THE TASK :: The result should be every line in the material below containing the string "liquids".

● ● ● ●

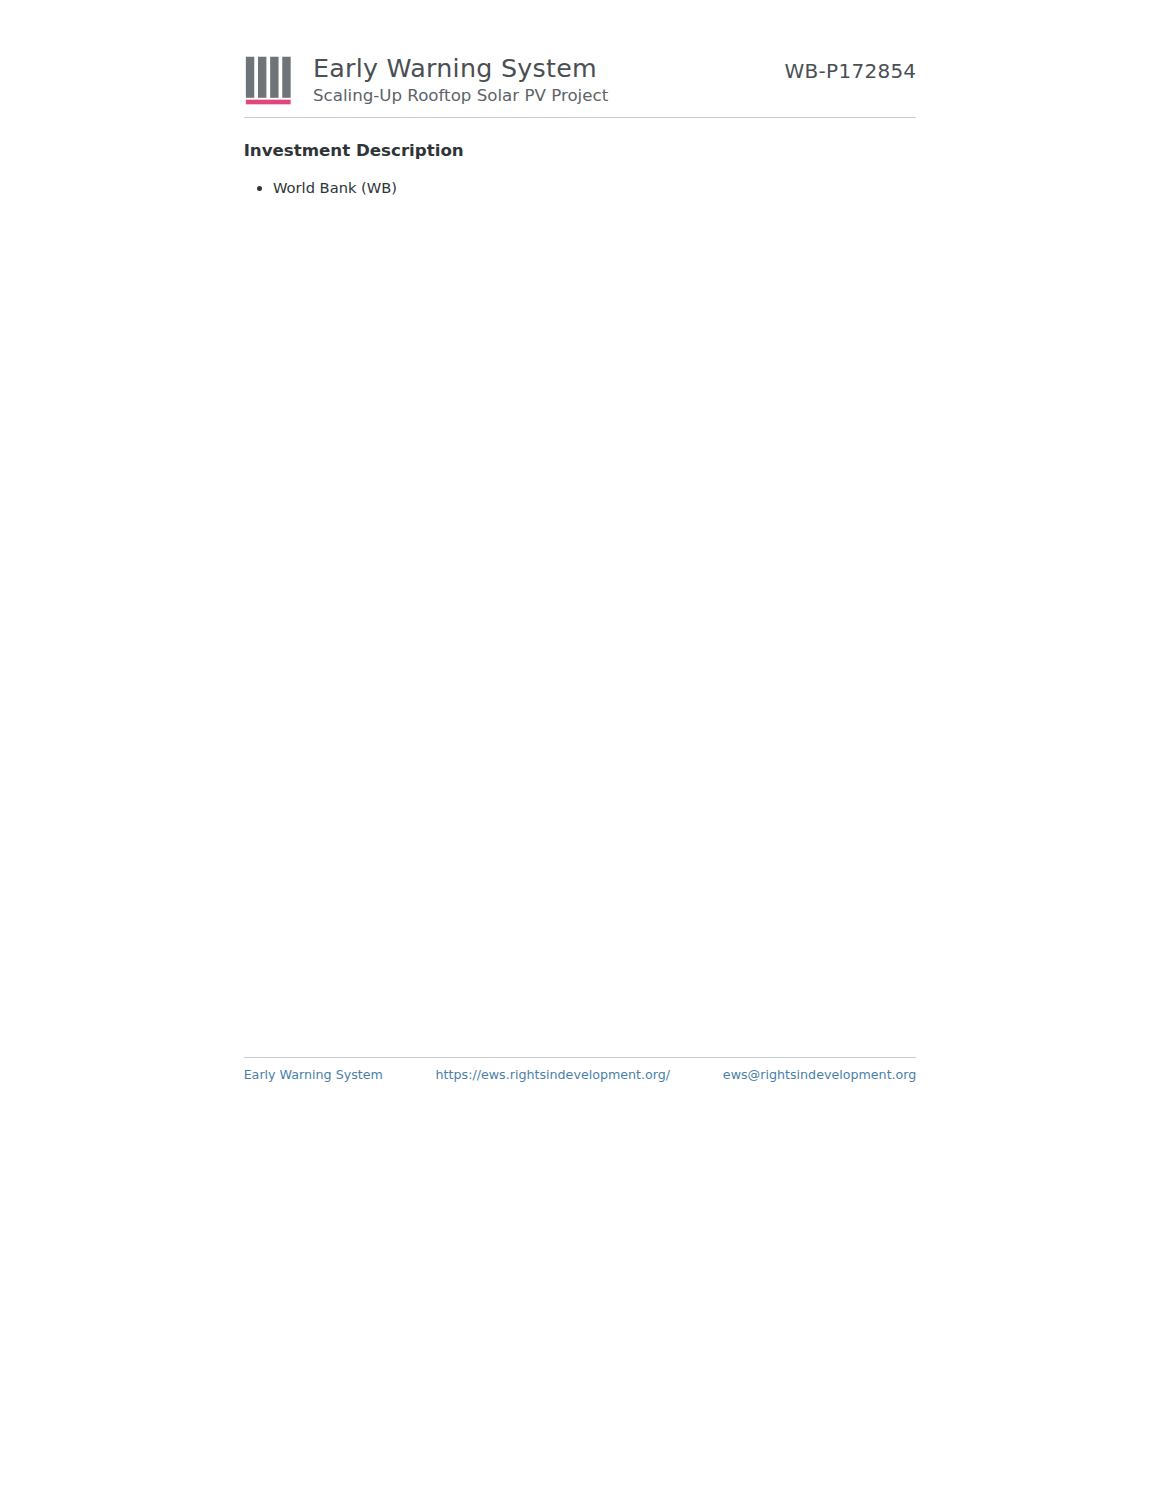Early Warning System
Scaling-Up Rooftop Solar PV Project
WB-P172854
Investment Description
World Bank (WB)
Early Warning System
https://ews.rightsindevelopment.org/
ews@rightsindevelopment.org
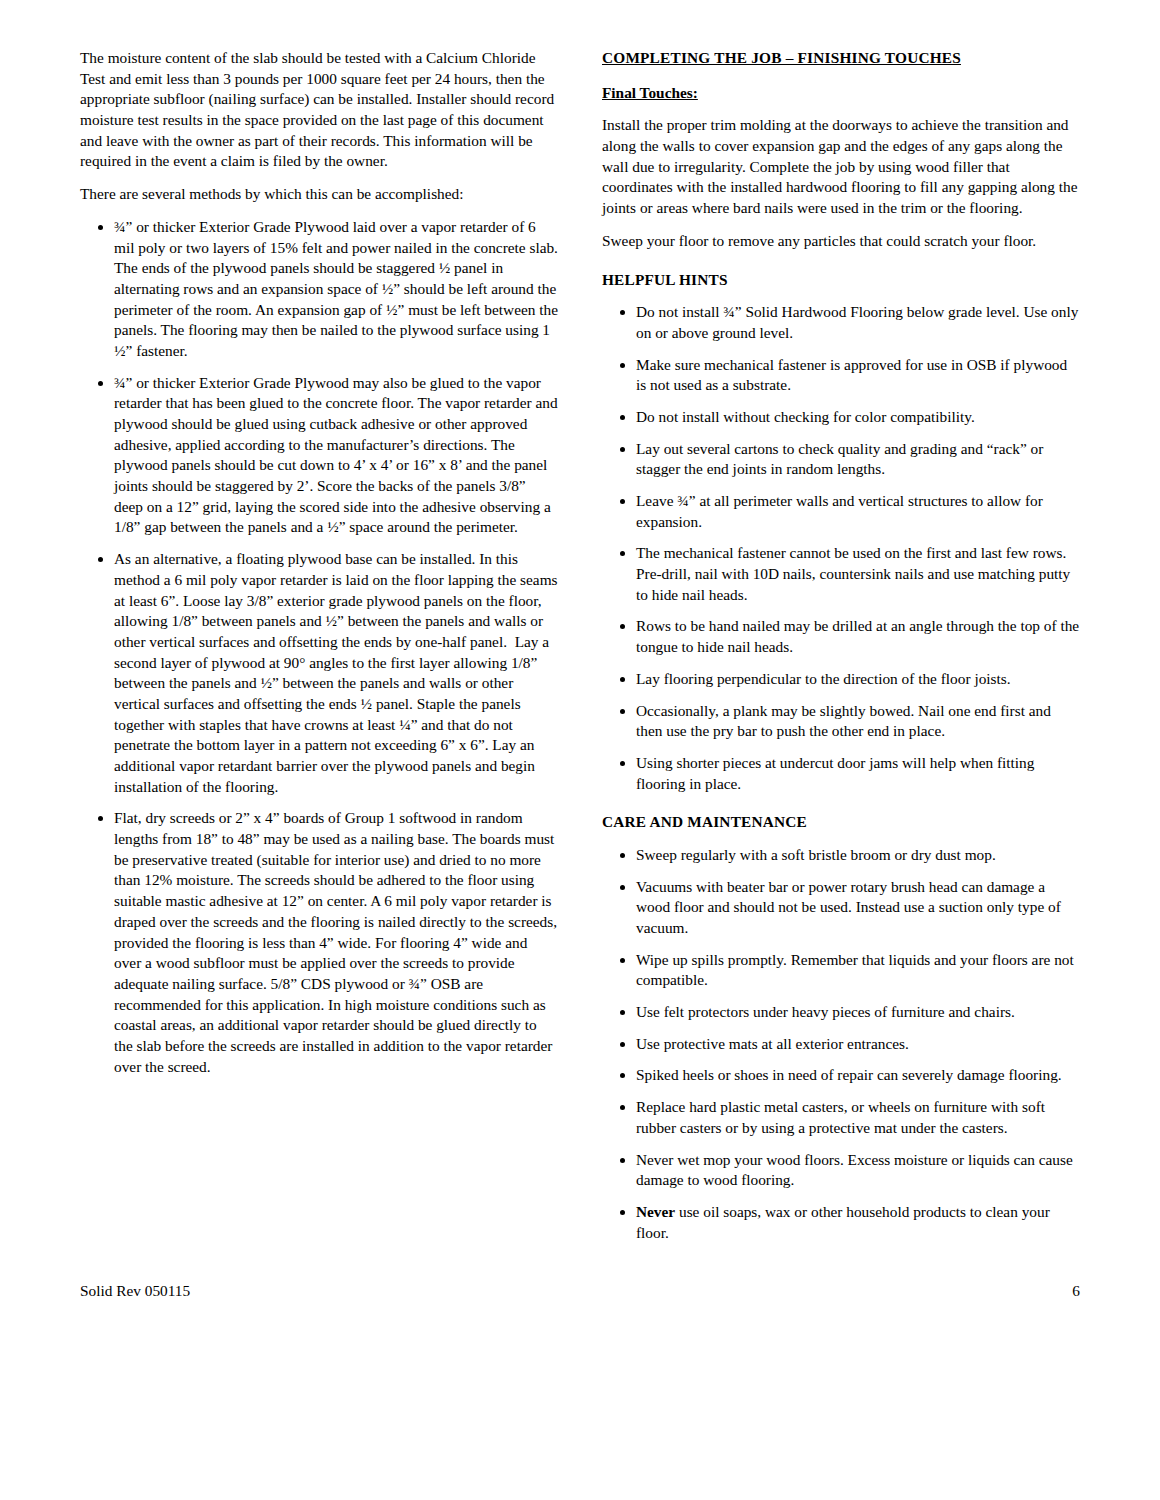The moisture content of the slab should be tested with a Calcium Chloride Test and emit less than 3 pounds per 1000 square feet per 24 hours, then the appropriate subfloor (nailing surface) can be installed. Installer should record moisture test results in the space provided on the last page of this document and leave with the owner as part of their records. This information will be required in the event a claim is filed by the owner.
There are several methods by which this can be accomplished:
¾” or thicker Exterior Grade Plywood laid over a vapor retarder of 6 mil poly or two layers of 15% felt and power nailed in the concrete slab. The ends of the plywood panels should be staggered ½ panel in alternating rows and an expansion space of ½” should be left around the perimeter of the room. An expansion gap of ½” must be left between the panels. The flooring may then be nailed to the plywood surface using 1 ½” fastener.
¾” or thicker Exterior Grade Plywood may also be glued to the vapor retarder that has been glued to the concrete floor. The vapor retarder and plywood should be glued using cutback adhesive or other approved adhesive, applied according to the manufacturer’s directions. The plywood panels should be cut down to 4’ x 4’ or 16” x 8’ and the panel joints should be staggered by 2’. Score the backs of the panels 3/8” deep on a 12” grid, laying the scored side into the adhesive observing a 1/8” gap between the panels and a ½” space around the perimeter.
As an alternative, a floating plywood base can be installed. In this method a 6 mil poly vapor retarder is laid on the floor lapping the seams at least 6”. Loose lay 3/8” exterior grade plywood panels on the floor, allowing 1/8” between panels and ½” between the panels and walls or other vertical surfaces and offsetting the ends by one-half panel. Lay a second layer of plywood at 90° angles to the first layer allowing 1/8” between the panels and ½” between the panels and walls or other vertical surfaces and offsetting the ends ½ panel. Staple the panels together with staples that have crowns at least ¼” and that do not penetrate the bottom layer in a pattern not exceeding 6” x 6”. Lay an additional vapor retardant barrier over the plywood panels and begin installation of the flooring.
Flat, dry screeds or 2” x 4” boards of Group 1 softwood in random lengths from 18” to 48” may be used as a nailing base. The boards must be preservative treated (suitable for interior use) and dried to no more than 12% moisture. The screeds should be adhered to the floor using suitable mastic adhesive at 12” on center. A 6 mil poly vapor retarder is draped over the screeds and the flooring is nailed directly to the screeds, provided the flooring is less than 4” wide. For flooring 4” wide and over a wood subfloor must be applied over the screeds to provide adequate nailing surface. 5/8” CDS plywood or ¾” OSB are recommended for this application. In high moisture conditions such as coastal areas, an additional vapor retarder should be glued directly to the slab before the screeds are installed in addition to the vapor retarder over the screed.
Completing the Job – Finishing Touches
Final Touches:
Install the proper trim molding at the doorways to achieve the transition and along the walls to cover expansion gap and the edges of any gaps along the wall due to irregularity. Complete the job by using wood filler that coordinates with the installed hardwood flooring to fill any gapping along the joints or areas where bard nails were used in the trim or the flooring.
Sweep your floor to remove any particles that could scratch your floor.
Helpful Hints
Do not install ¾” Solid Hardwood Flooring below grade level. Use only on or above ground level.
Make sure mechanical fastener is approved for use in OSB if plywood is not used as a substrate.
Do not install without checking for color compatibility.
Lay out several cartons to check quality and grading and “rack” or stagger the end joints in random lengths.
Leave ¾” at all perimeter walls and vertical structures to allow for expansion.
The mechanical fastener cannot be used on the first and last few rows. Pre-drill, nail with 10D nails, countersink nails and use matching putty to hide nail heads.
Rows to be hand nailed may be drilled at an angle through the top of the tongue to hide nail heads.
Lay flooring perpendicular to the direction of the floor joists.
Occasionally, a plank may be slightly bowed. Nail one end first and then use the pry bar to push the other end in place.
Using shorter pieces at undercut door jams will help when fitting flooring in place.
Care and Maintenance
Sweep regularly with a soft bristle broom or dry dust mop.
Vacuums with beater bar or power rotary brush head can damage a wood floor and should not be used. Instead use a suction only type of vacuum.
Wipe up spills promptly. Remember that liquids and your floors are not compatible.
Use felt protectors under heavy pieces of furniture and chairs.
Use protective mats at all exterior entrances.
Spiked heels or shoes in need of repair can severely damage flooring.
Replace hard plastic metal casters, or wheels on furniture with soft rubber casters or by using a protective mat under the casters.
Never wet mop your wood floors. Excess moisture or liquids can cause damage to wood flooring.
Never use oil soaps, wax or other household products to clean your floor.
Solid Rev 050115
6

● ● ● ●

COMPLETED TASK ::
Wipe up spills promptly. Remember that liquids and your floors are not compatible.
Never wet mop your wood floors. Excess moisture or liquids can cause damage to wood flooring.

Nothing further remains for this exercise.